The psalm's significance comes to rest in Christ along the very line it draws. The descent of v. 6 ("He humbles Himself") is enacted, not merely illustrated, in the Incarnation: the One who was "in very nature God... humbled Himself and became obedient to death — even death on a cross. Therefore God exalted Him to the highest place" (Philippians 2:8-9). The Christ-hymn's shape — height, descent to the lowest place, exaltation — is Psalm 113's shape, now embodied rather than sung. Mary's Magnificat stands between the two, re-performing the psalm's grammar at the moment of fulfillment: "He has brought down rulers from their thrones, but has exalted the humble" (Luke 1:52); and it is to a Hallel-shaped Israel — a people trained by this psalm to expect God to visit the barren — that the announcements of Luke 1 come. The escalation is concrete: the psalm says God stoops to behold the earth; the gospel says God stooped to become what He beheld.

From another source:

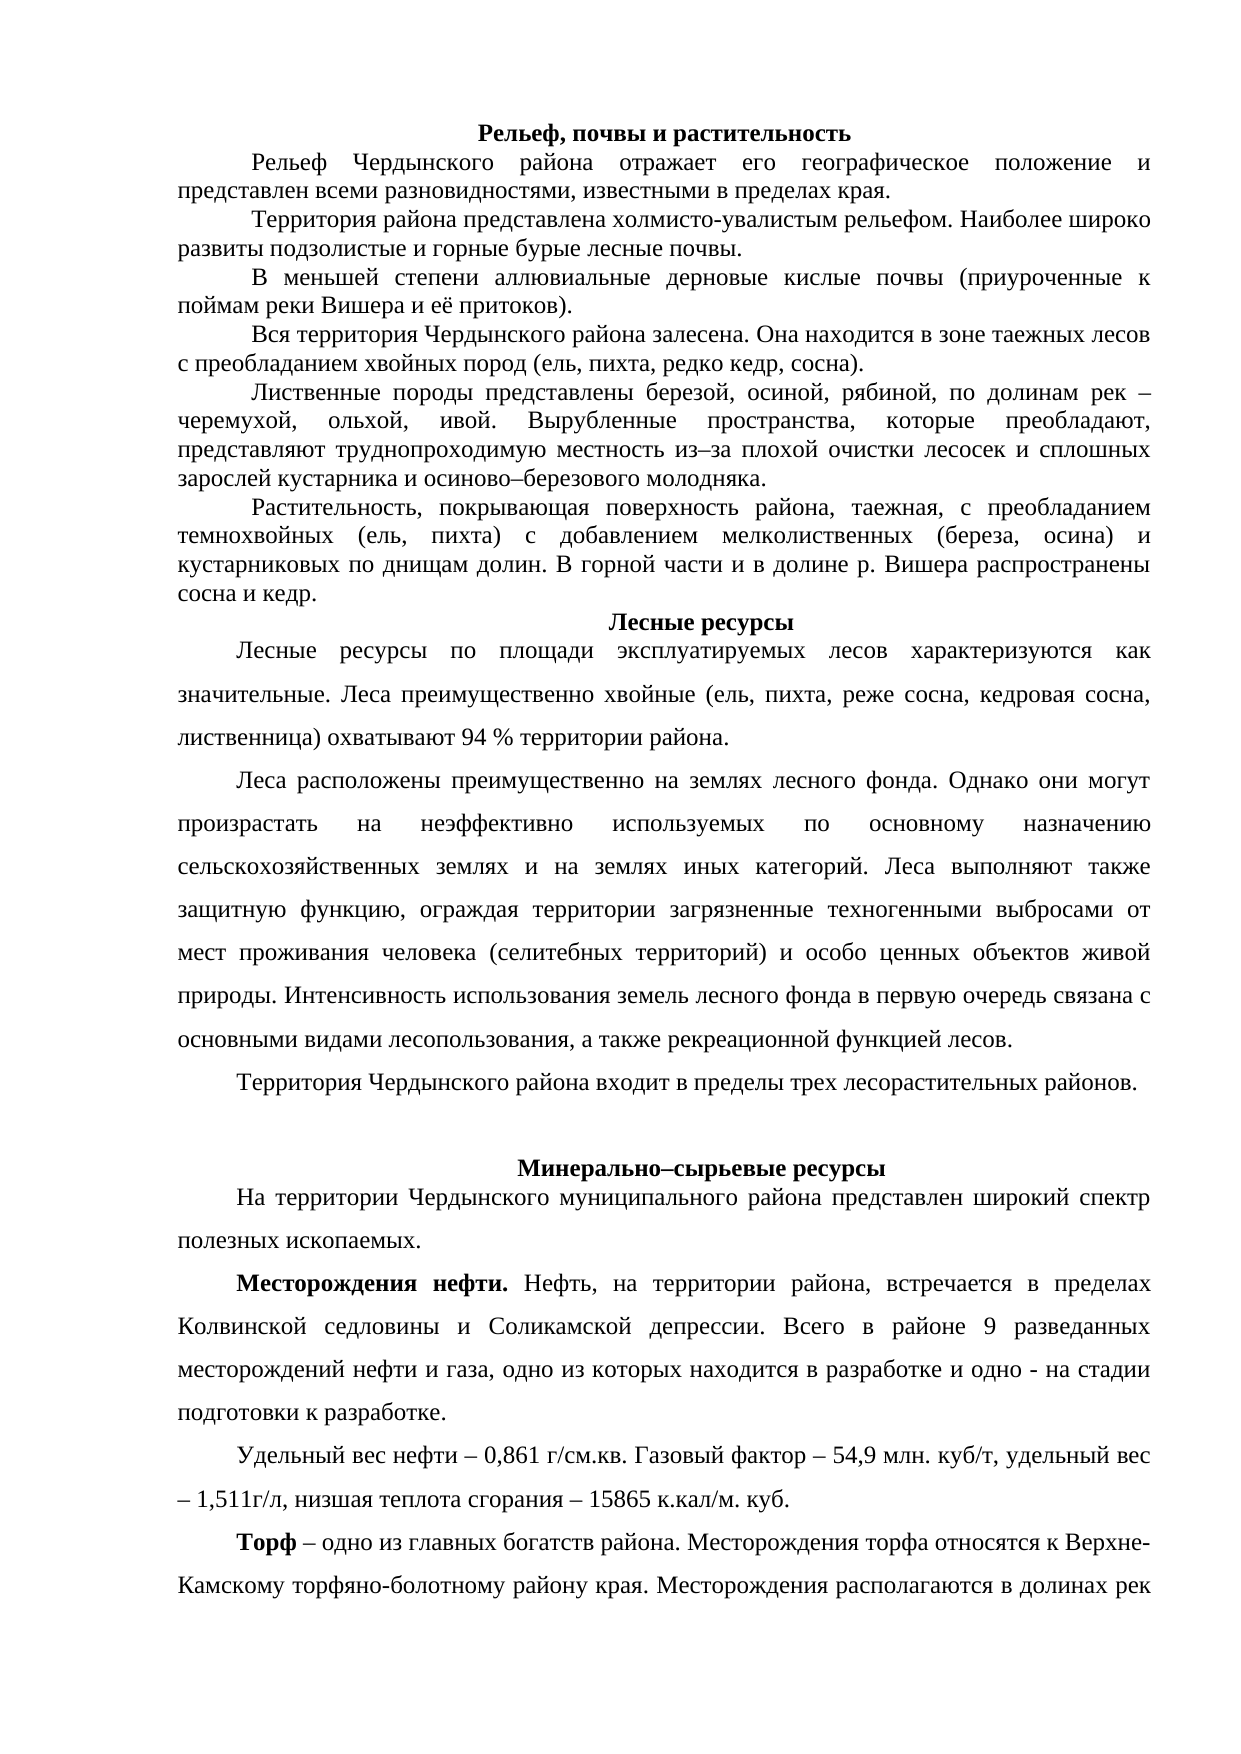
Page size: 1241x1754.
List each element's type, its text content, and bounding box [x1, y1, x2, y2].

Most poignantly, the Hallel was the hymn Jesus Himself sang on the night He was betrayed (Matthew 26:30): the Lord who raises the poor from the dust sang Psalm 113 on His way down into the dust of death, so that the seating-with-princes of v. 8 might become His people's resurrection portion.

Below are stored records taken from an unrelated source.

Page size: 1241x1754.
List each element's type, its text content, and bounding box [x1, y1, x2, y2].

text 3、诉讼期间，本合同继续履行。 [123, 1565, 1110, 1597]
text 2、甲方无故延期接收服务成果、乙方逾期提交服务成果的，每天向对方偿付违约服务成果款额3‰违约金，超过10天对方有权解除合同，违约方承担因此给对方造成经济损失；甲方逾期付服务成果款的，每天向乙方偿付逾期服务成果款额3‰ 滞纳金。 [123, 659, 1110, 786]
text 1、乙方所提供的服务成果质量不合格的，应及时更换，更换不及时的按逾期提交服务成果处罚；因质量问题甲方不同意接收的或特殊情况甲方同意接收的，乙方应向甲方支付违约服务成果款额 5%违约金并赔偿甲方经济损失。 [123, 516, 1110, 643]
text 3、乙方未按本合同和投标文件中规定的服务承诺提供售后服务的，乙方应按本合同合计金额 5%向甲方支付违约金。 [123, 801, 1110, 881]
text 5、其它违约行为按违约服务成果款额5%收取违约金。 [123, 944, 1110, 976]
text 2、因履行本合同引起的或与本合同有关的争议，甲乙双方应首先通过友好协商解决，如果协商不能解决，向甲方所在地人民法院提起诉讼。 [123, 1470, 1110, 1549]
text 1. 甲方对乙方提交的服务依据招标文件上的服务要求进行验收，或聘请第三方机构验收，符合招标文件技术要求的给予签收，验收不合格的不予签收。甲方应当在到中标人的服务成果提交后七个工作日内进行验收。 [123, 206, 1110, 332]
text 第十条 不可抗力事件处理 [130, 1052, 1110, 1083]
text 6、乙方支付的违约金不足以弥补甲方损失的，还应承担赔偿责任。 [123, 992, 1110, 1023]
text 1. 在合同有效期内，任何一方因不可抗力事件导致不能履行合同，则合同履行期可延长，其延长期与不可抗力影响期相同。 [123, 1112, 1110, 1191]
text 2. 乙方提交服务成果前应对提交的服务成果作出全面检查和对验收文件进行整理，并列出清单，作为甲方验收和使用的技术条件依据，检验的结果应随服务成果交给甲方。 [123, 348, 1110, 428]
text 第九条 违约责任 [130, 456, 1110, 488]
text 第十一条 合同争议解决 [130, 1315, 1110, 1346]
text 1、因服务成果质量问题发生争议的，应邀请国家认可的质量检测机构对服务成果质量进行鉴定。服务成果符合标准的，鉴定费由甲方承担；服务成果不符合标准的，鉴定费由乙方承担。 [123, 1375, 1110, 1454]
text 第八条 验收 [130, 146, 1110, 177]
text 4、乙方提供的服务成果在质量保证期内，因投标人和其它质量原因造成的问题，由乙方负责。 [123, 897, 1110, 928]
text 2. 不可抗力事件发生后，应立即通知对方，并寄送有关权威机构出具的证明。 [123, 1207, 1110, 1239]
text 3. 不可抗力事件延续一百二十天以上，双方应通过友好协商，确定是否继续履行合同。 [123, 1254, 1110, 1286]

Already/not-yet: believers are already the beneficiaries of the psalm's second line — God "raised us up with Christ and seated us with Him in the heavenly realms" (Ephesians 2:6), the dust-to-throne reversal applied in union with Christ — and the barren one's household is already filling (Galatians 4:26-27). Not yet: the joyful mother's house is not full until the resurrection and the descent of the bride-city (Revelation 21:2), when "everyone who exalts himself will be humbled, and the one who humbles himself will be exalted" (Luke 14:11) is enacted finally and publicly.

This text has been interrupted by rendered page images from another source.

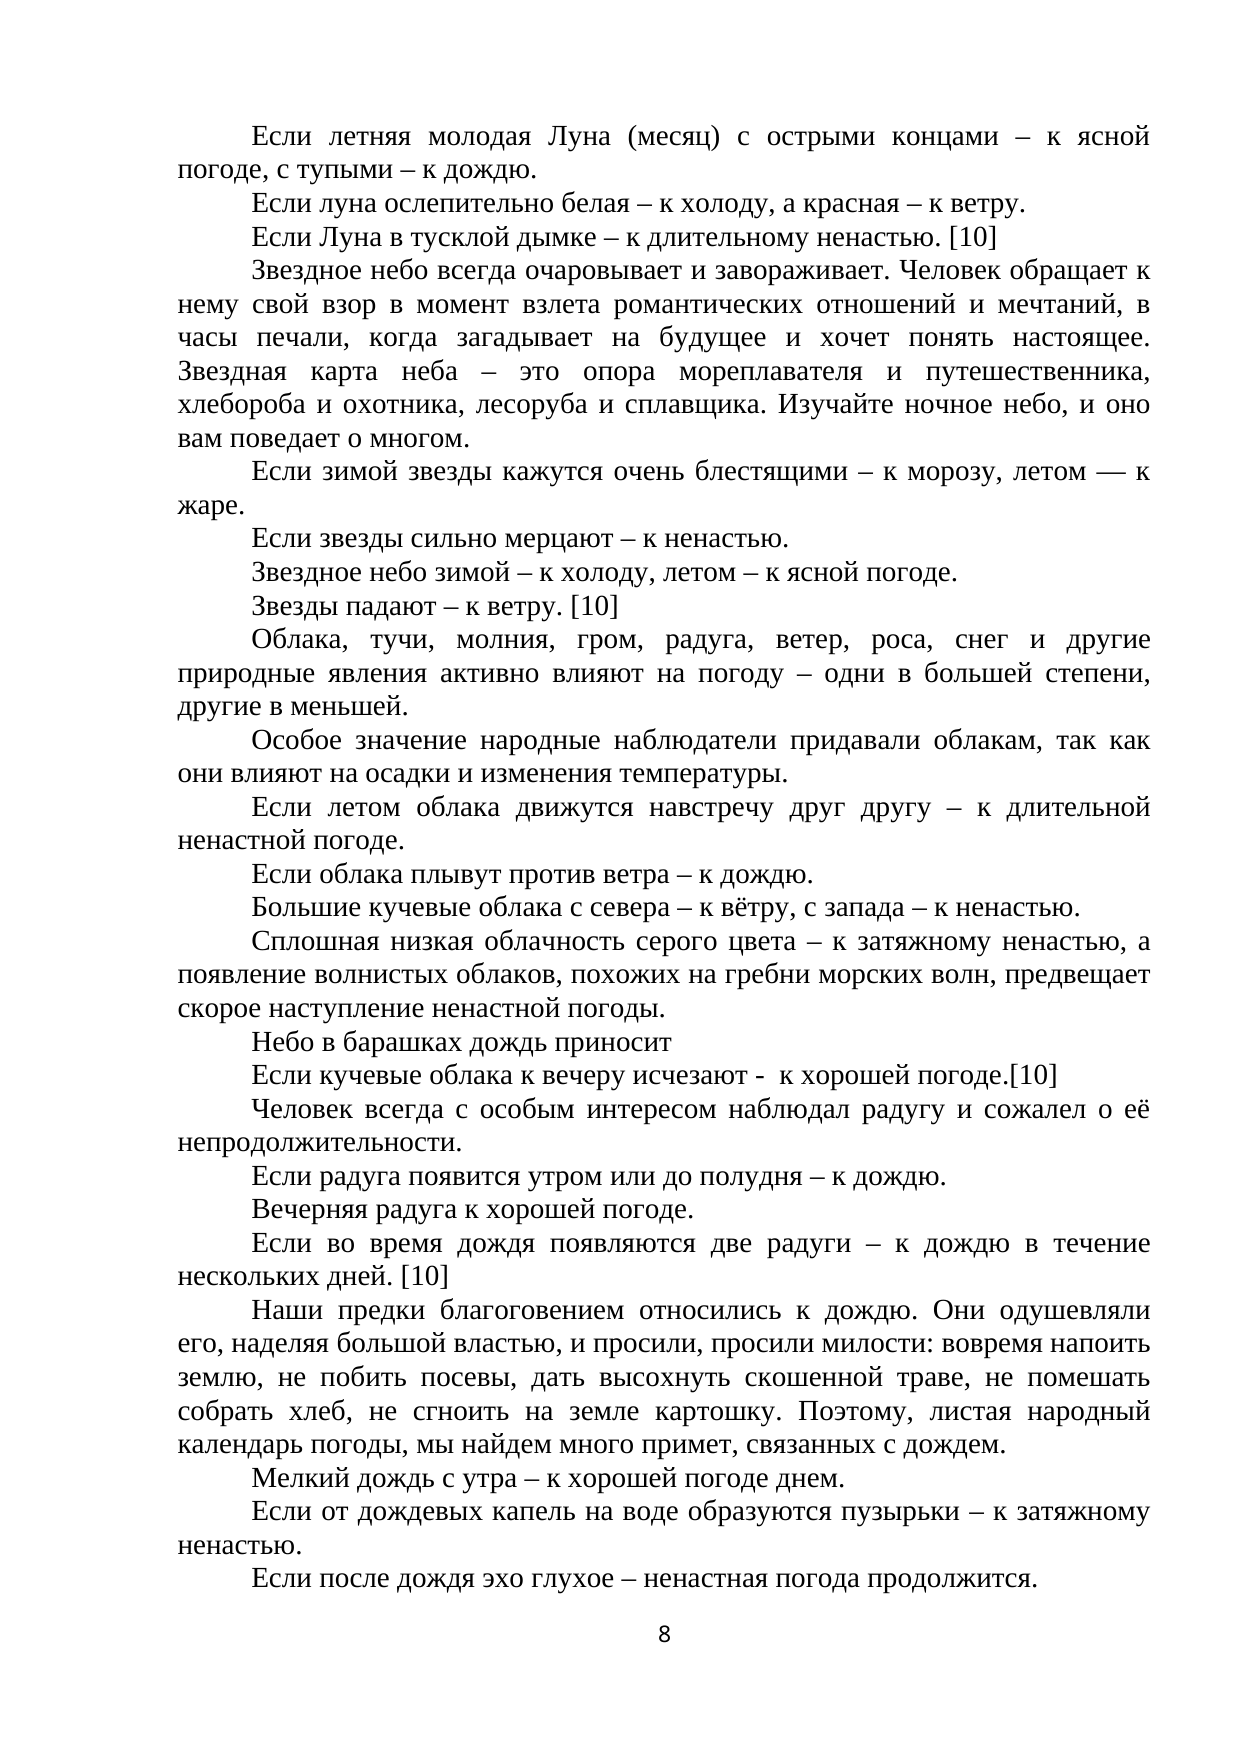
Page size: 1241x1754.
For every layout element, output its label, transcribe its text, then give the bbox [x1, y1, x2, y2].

text Звездное небо зимой – к холоду, летом – к ясной погоде. [177, 554, 1152, 588]
text Мелкий дождь с утра – к хорошей погоде днем. [177, 1460, 1152, 1493]
text Если во время дождя появляются две радуги – к дождю в течение нескольких дней. [10] [177, 1225, 1152, 1292]
text Наши предки благоговением относились к дождю. Они одушевляли его, наделяя большой властью, и просили, просили милости: вовремя напоить землю, не побить посевы, дать высохнуть скошенной траве, не помешать собрать хлеб, не сгноить на земле картошку. Поэтому, листая народный календарь погоды, мы найдем много примет, связанных с дождем. [177, 1292, 1152, 1460]
text Если облака плывут против ветра – к дождю. [177, 856, 1152, 889]
text Вечерняя радуга к хорошей погоде. [177, 1191, 1152, 1225]
text Сплошная низкая облачность серого цвета – к затяжному ненастью, а появление волнистых облаков, похожих на гребни морских волн, предвещает скорое наступление ненастной погоды. [177, 923, 1152, 1024]
text Если кучевые облака к вечеру исчезают - к хорошей погоде.[10] [177, 1057, 1152, 1091]
text Если Луна в тусклой дымке – к длительному ненастью. [10] [177, 219, 1152, 252]
text Небо в барашках дождь приносит [177, 1024, 1152, 1057]
text Если летом облака движутся навстречу друг другу – к длительной ненастной погоде. [177, 789, 1152, 856]
text Человек всегда с особым интересом наблюдал радугу и сожалел о её непродолжительности. [177, 1091, 1152, 1158]
text Если после дождя эхо глухое – ненастная погода продолжится. [177, 1560, 1152, 1594]
text Особое значение народные наблюдатели придавали облакам, так как они влияют на осадки и изменения температуры. [177, 722, 1152, 789]
text Если от дождевых капель на воде образуются пузырьки – к затяжному ненастью. [177, 1493, 1152, 1560]
text Звездное небо всегда очаровывает и завораживает. Человек обращает к нему свой взор в момент взлета романтических отношений и мечтаний, в часы печали, когда загадывает на будущее и хочет понять настоящее. Звездная карта неба – это опора мореплавателя и путешественника, хлебороба и охотника, лесоруба и сплавщика. Изучайте ночное небо, и оно вам поведает о многом. [177, 252, 1152, 453]
text Большие кучевые облака с севера – к вётру, с запада – к ненастью. [177, 889, 1152, 923]
text Если летняя молодая Луна (месяц) с острыми концами – к ясной погоде, с тупыми – к дождю. [177, 118, 1152, 185]
text Если радуга появится утром или до полудня – к дождю. [177, 1158, 1152, 1191]
text Если звезды сильно мерцают – к ненастью. [177, 521, 1152, 554]
text Облака, тучи, молния, гром, радуга, ветер, роса, снег и другие природные явления активно влияют на погоду – одни в большей степени, другие в меньшей. [177, 621, 1152, 722]
text Если зимой звезды кажутся очень блестящими – к морозу, летом — к жаре. [177, 453, 1152, 521]
text Если луна ослепительно белая – к холоду, а красная – к ветру. [177, 185, 1152, 219]
text Звезды падают – к ветру. [10] [177, 588, 1152, 621]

Connection Method(s): Longitudinal Theme (primary) — the psalm is the liturgical canonization-point of the barren-mother / divine-reversal motif, the stage at which Hannah's song becomes Israel's standing worship and is carried (via the Passover Hallel) into the world of the Lukan canticles. Also Analogy — the psalm states a principle of God's ways ("the exalted One exalts the lowly") that the NT shows operating supremely in Christ's own humiliation-exaltation (Philippians 2:6-11) and in the church's co-seating with Him (Ephesians 2:6). Not Typology — anti-default check: Psalm 113 is doxology, not a historical person or institution prefiguring an antitype; it has no forward-pointing escalating correspondence of its own to verify against the five characteristics. Its Christ-ward force is that it kept a canonical theme singing in Israel's liturgy until the Child of the final reversal arrived.